Without including the pictures, copy out every line below.

------------------------------

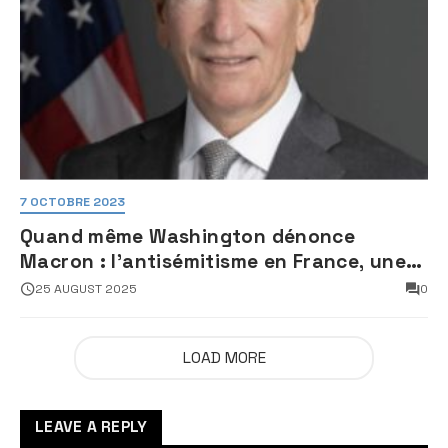
7 OCTOBRE 2023
Quand même Washington dénonce
Macron : l’antisémitisme en France, une
faillite d’État
25 AUGUST 2025
0
LOAD MORE
LEAVE A REPLY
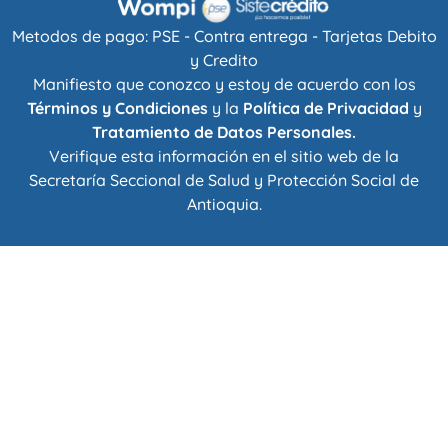
Metodos de pago: PSE - Contra entrega - Tarjetas Debito
y Credito
Manifiesto que conozco y estoy de acuerdo con los
Términos y Condiciones
y la
Política de Privacidad
y
Tratamiento de Datos Personales.
Verifique esta información en el sitio web de la
Secretaría Seccional de Salud y Protección Social de
Antioquia
.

------------------------------

## OUTPUT OF THE TASK
7 OCTOBRE 2023
Quand même Washington dénonce
Macron : l’antisémitisme en France, une
faillite d’État
25 AUGUST 2025
0
LOAD MORE
LEAVE A REPLY
Metodos de pago: PSE - Contra entrega - Tarjetas Debito
y Credito
Manifiesto que conozco y estoy de acuerdo con los
Términos y Condiciones
y la
Política de Privacidad
y
Tratamiento de Datos Personales.
Verifique esta información en el sitio web de la
Secretaría Seccional de Salud y Protección Social de
Antioquia
.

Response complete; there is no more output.